Mwathi said villagers feel the attacks might escalate following the withdrawal of Anti-Stock Theft Police Unit officers after Education CS George Magoha asked teachers to report back to school.

“Among the issues we agreed on at Bomas on August 11 was housing the Anti-Stock Theft Police at Kiriri Primary School.
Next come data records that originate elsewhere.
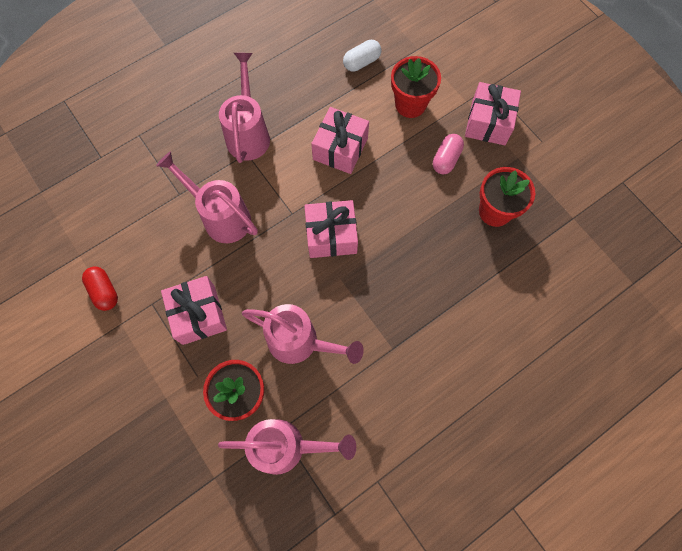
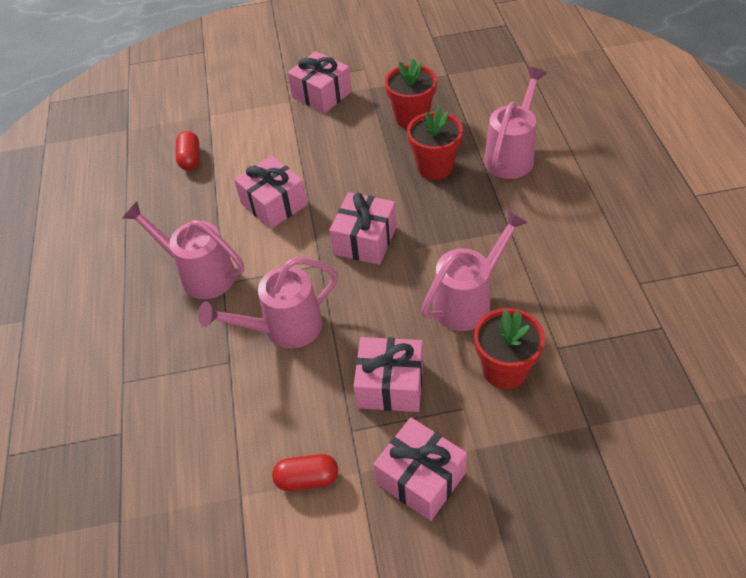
camera: 60 degrees left, 20 degrees down
(129, 368) = (421, 478): none -> pink gift
(286, 446) = (577, 347): pink watering can -> pink watering can (512, 155)
(361, 62) = (190, 159): white capsule -> red capsule
(410, 104) = (264, 139): red flower pot -> red flower pot (435, 167)
(446, 159) = (339, 133): pink capsule -> none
But in preparation for teachers to report back to school on Monday, the officers were withdrawn last week,” he said.

Former Ndeiya MCA Nelson Munga said the government has not been serious as it was agreed that both Kajiado and Kiambu would mark their boundaries so that whoever crosses with flocks of sheep or herd of cattle can be questioned by the police, chief or an assistant chief from either county.

Munga said regional coordinators Wilson Nyagwanga (Central) and George Natembeya (Rift Valley) have failed to lead the exercise as agreed.

Current MCA Gideon Gachara, who is also the Kiambu assembly Majority leader, said residents are living in fear and might be overwhelmed by feelings of revenge.

He said he will table a petition to compel the government to hold meetings in the area and lay strategies of bringing a lasting solution to the cattle rustling.

“We do not want to hear of cattle rustling here any longer,” Gachara said.

Gachara said that within six months before the Bomas meeting, about 120 cows, 600 sheep and 60 donkeys were stolen.